Because of the freedoms enjoyed in the United States, Cousins said this country has a special obligation to understand what is needed and push for a body to govern the world. "There is no answer to war except a governed peace," he said.
"We have to create a governed society . . . to liberate people from those barriers that stand in the way of human development."
Cousins said the current state of anarchy in the world is destructive to freedom and said an authoritative third party is needed to enforce conflicts between nations. The United Nations, although originally organized to scourge the world of war, has little power and Cousins blames the United States and the Soviet Union.
The power of large nations is being used to circumscribe any world power in any way," he said, citing an incident when the U.S. ignored the decision of an international court.
"When any one nation has the right to veto a (world court), then all you have is anarchy," he said.

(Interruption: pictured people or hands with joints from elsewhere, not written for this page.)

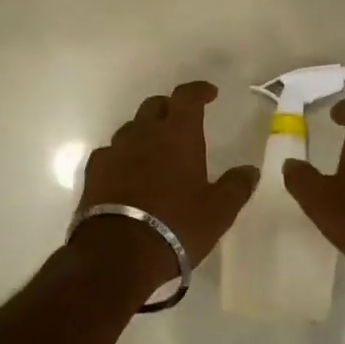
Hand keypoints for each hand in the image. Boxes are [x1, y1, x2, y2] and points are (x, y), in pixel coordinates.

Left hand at [70, 80, 258, 297]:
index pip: (187, 96)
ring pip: (131, 128)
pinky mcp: (94, 172)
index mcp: (178, 134)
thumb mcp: (218, 211)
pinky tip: (126, 174)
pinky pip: (110, 153)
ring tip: (155, 152)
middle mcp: (144, 133)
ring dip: (145, 132)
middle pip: (155, 105)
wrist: (118, 252)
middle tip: (182, 123)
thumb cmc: (176, 225)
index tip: (210, 93)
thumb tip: (250, 170)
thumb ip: (236, 186)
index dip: (199, 90)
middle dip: (170, 108)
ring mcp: (115, 150)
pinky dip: (122, 157)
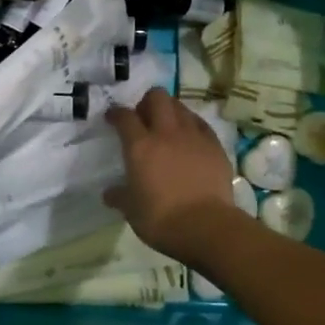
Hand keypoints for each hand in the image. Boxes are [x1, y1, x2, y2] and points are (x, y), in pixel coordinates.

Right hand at [104, 89, 242, 262]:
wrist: (206, 227)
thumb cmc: (161, 219)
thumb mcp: (132, 211)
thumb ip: (120, 197)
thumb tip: (109, 193)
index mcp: (140, 146)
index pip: (125, 117)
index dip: (116, 114)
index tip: (112, 117)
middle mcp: (166, 133)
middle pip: (157, 97)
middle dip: (147, 101)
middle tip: (144, 117)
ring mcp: (193, 137)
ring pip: (181, 107)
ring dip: (171, 111)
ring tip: (168, 126)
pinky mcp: (215, 146)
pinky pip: (201, 125)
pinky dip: (192, 126)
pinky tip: (191, 138)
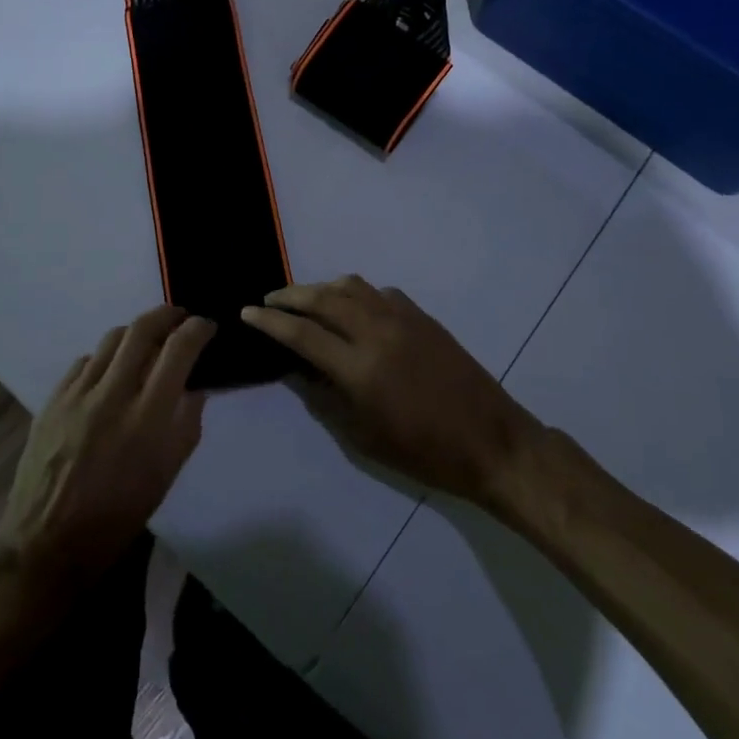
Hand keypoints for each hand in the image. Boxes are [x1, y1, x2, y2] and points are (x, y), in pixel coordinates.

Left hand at [0, 305, 212, 589]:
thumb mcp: (166, 475)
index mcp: (147, 419)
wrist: (46, 542)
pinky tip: (110, 373)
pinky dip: (105, 357)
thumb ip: (186, 423)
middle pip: (142, 329)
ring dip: (136, 332)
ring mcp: (78, 394)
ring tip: (147, 341)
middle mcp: (112, 395)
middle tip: (180, 317)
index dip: (197, 329)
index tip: (206, 326)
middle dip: (167, 314)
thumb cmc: (117, 517)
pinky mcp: (53, 398)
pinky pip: (85, 361)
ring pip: (111, 338)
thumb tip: (197, 384)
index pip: (178, 350)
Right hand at [243, 276, 534, 503]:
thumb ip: (325, 397)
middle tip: (269, 300)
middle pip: (323, 298)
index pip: (302, 333)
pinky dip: (357, 294)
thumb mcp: (364, 437)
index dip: (270, 321)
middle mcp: (377, 332)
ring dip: (322, 288)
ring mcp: (403, 318)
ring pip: (351, 286)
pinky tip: (353, 309)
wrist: (490, 441)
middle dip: (290, 295)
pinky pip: (379, 293)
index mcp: (360, 368)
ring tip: (306, 299)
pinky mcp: (422, 316)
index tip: (247, 312)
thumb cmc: (424, 452)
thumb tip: (297, 369)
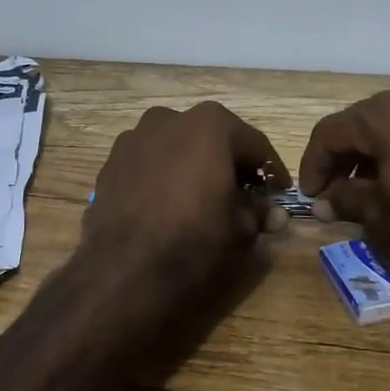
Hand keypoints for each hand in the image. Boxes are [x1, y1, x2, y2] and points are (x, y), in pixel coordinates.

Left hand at [84, 102, 289, 294]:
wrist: (122, 271)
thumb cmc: (193, 242)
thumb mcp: (240, 230)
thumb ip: (259, 212)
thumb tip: (273, 213)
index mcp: (210, 125)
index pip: (254, 145)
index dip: (271, 171)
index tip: (279, 192)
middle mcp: (170, 119)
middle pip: (212, 139)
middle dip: (230, 164)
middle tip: (243, 195)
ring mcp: (135, 137)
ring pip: (177, 147)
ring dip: (193, 166)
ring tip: (202, 199)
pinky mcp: (111, 162)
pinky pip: (149, 163)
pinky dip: (163, 176)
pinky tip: (167, 204)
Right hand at [298, 83, 389, 312]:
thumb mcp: (379, 220)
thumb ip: (345, 198)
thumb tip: (324, 200)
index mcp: (389, 116)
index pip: (334, 131)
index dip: (315, 163)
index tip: (311, 194)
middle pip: (369, 120)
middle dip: (349, 153)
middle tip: (338, 188)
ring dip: (384, 149)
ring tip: (378, 184)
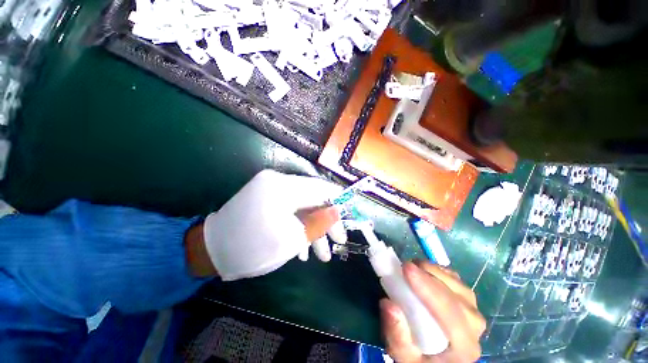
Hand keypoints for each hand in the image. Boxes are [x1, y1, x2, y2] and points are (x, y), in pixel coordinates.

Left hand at [197, 170, 346, 280]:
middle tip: (339, 241)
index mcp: (283, 187)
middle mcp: (278, 181)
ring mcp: (271, 189)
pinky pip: (290, 209)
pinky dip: (299, 225)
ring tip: (322, 255)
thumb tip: (338, 210)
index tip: (351, 216)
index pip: (321, 188)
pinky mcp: (267, 198)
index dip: (339, 201)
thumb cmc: (252, 248)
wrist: (210, 251)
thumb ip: (319, 222)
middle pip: (314, 198)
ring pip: (303, 206)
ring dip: (314, 227)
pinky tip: (303, 247)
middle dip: (327, 220)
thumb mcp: (292, 239)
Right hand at [380, 261, 485, 362]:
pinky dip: (438, 270)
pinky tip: (423, 270)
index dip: (428, 288)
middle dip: (428, 276)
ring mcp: (473, 310)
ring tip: (412, 267)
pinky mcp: (467, 299)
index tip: (406, 269)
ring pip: (456, 283)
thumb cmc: (421, 359)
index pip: (450, 314)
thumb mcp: (403, 357)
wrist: (438, 359)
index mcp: (464, 347)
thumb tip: (388, 304)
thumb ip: (397, 336)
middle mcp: (475, 326)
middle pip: (454, 295)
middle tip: (404, 266)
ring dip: (432, 270)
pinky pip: (455, 279)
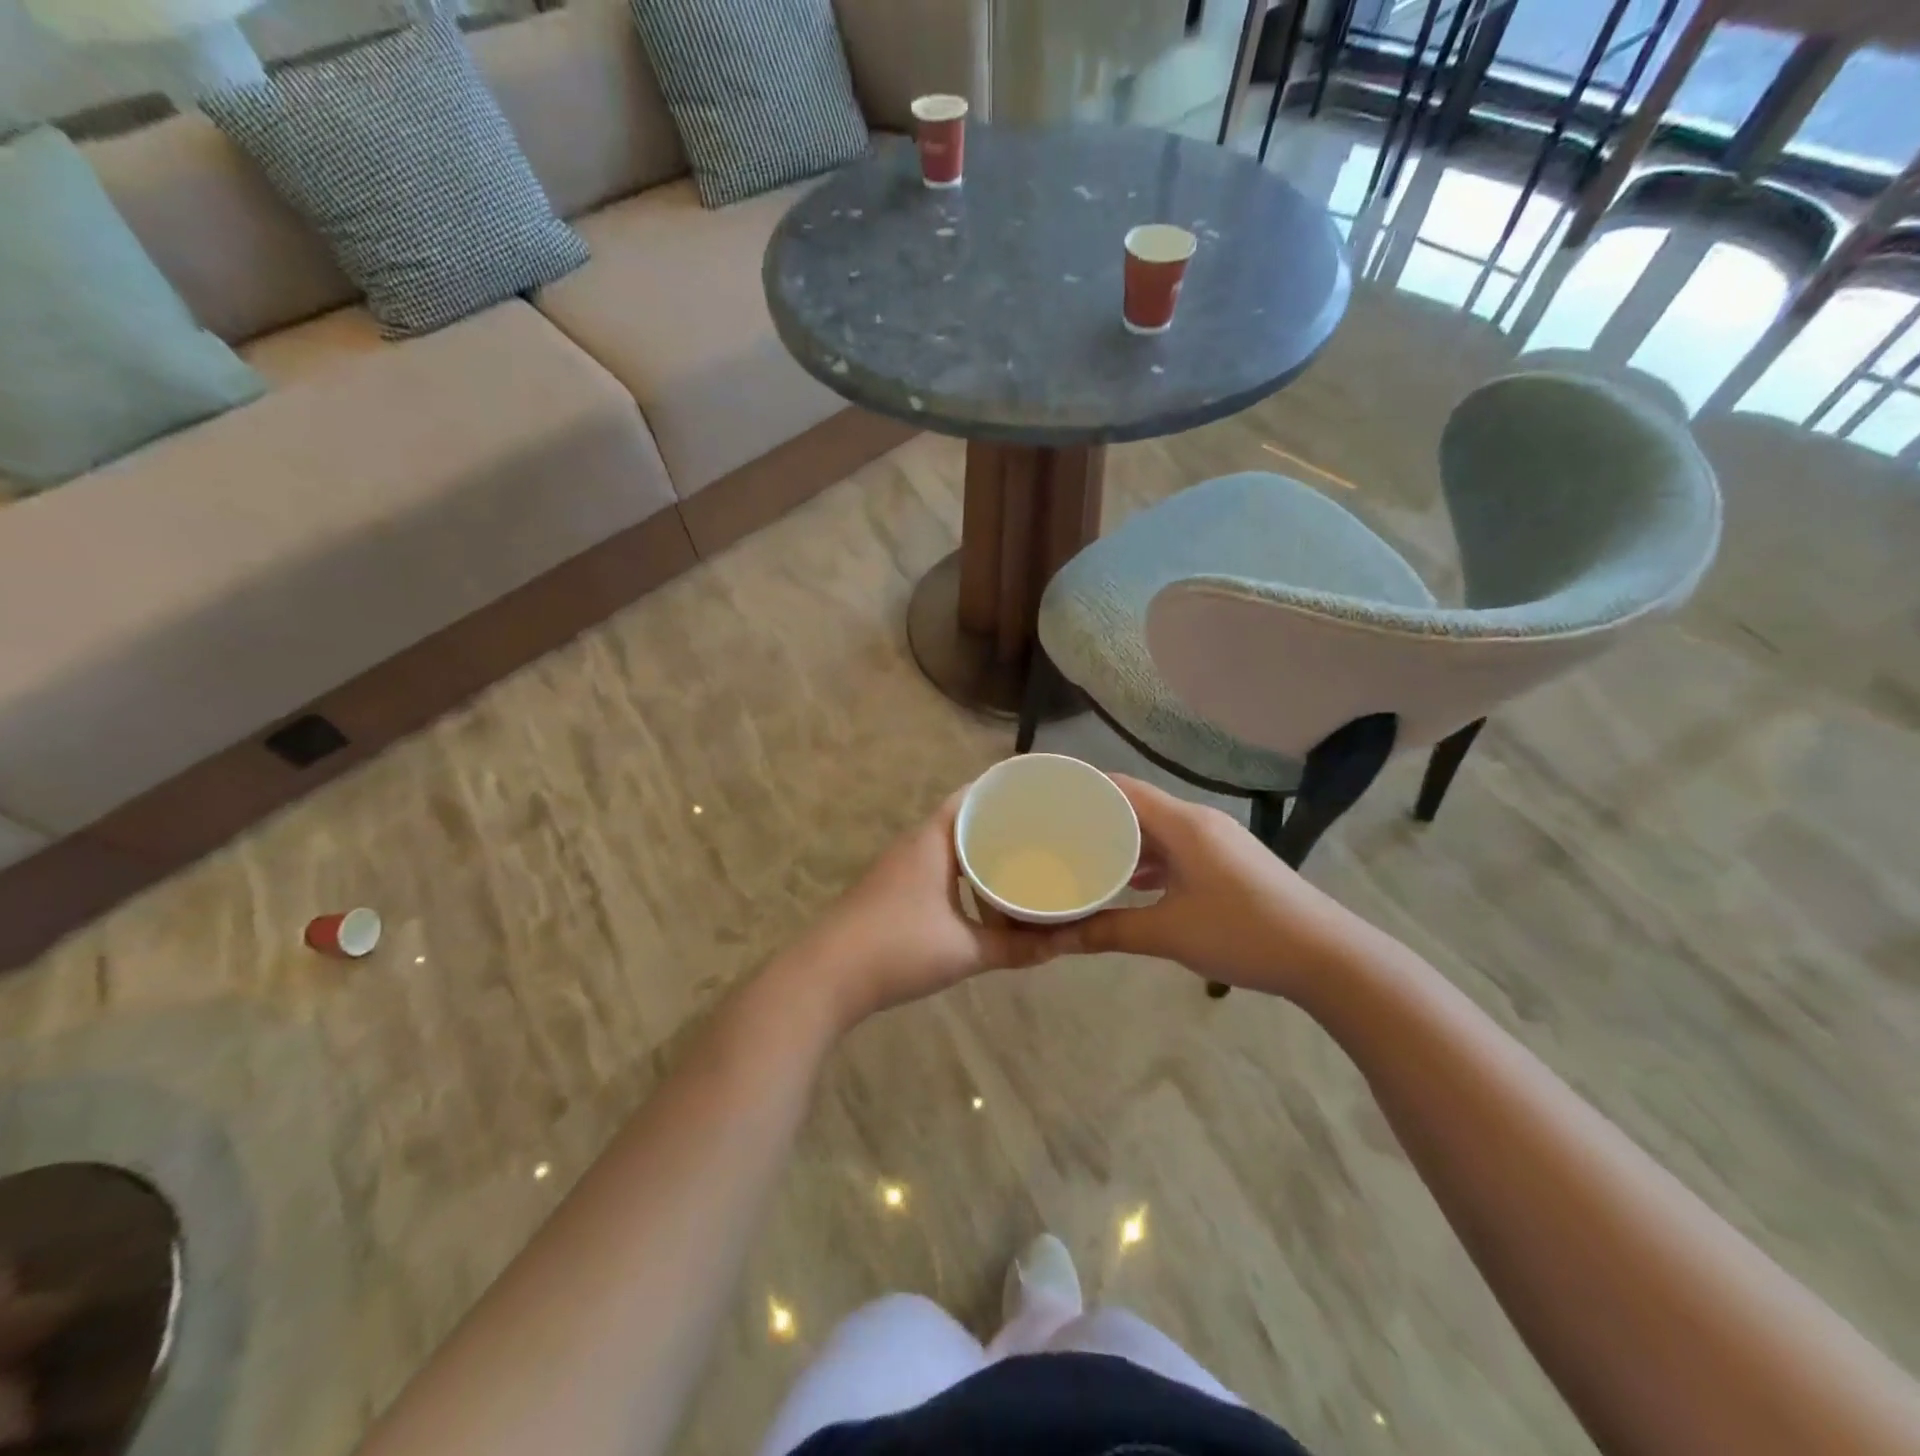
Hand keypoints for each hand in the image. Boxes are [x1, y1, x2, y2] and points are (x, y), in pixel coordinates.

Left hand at [794, 791, 1067, 1026]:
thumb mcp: (964, 949)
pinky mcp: (893, 890)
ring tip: (1022, 868)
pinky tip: (983, 903)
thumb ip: (1015, 947)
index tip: (1043, 796)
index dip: (1007, 792)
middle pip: (965, 821)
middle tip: (1045, 835)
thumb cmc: (898, 949)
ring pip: (951, 849)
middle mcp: (916, 844)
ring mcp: (900, 867)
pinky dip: (964, 878)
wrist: (826, 977)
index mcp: (934, 839)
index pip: (974, 795)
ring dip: (981, 857)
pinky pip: (939, 870)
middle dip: (1002, 826)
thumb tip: (1061, 945)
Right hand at [1050, 775, 1363, 997]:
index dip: (1084, 788)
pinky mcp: (1228, 862)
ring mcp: (1218, 841)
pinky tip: (1130, 884)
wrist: (1326, 956)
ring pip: (1158, 830)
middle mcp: (1199, 822)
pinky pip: (1177, 849)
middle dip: (1097, 818)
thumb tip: (1057, 939)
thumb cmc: (1243, 933)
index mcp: (1184, 824)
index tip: (1048, 799)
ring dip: (1124, 842)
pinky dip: (1150, 860)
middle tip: (1056, 833)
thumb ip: (1110, 930)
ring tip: (1083, 857)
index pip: (1123, 788)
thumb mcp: (1169, 933)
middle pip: (1138, 806)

Cousins called for a revision conference of the United Nations and said delegates could define world problems, come up with responses on how to address those global problems and decide how to supplement the organization with authority to prevent abuses concerning the problems.
"No one can anticipate what would come from such a meeting," he said. "At the very least we could get something better than we have now."
Responding to a question from the audience, Cousins said he believes Secretary of State George Shultz made a mistake in denying PLO chairman Yasser Arafat a visa to the United States to speak to the United Nations. Now Arafat may not be as conciliatory or have as much constraint as he may have had if he was in New York, he said.
Because many countries have condemned the U.S. for denying the visa, Arafat may feel he has enough power to embarrass the United States, he said.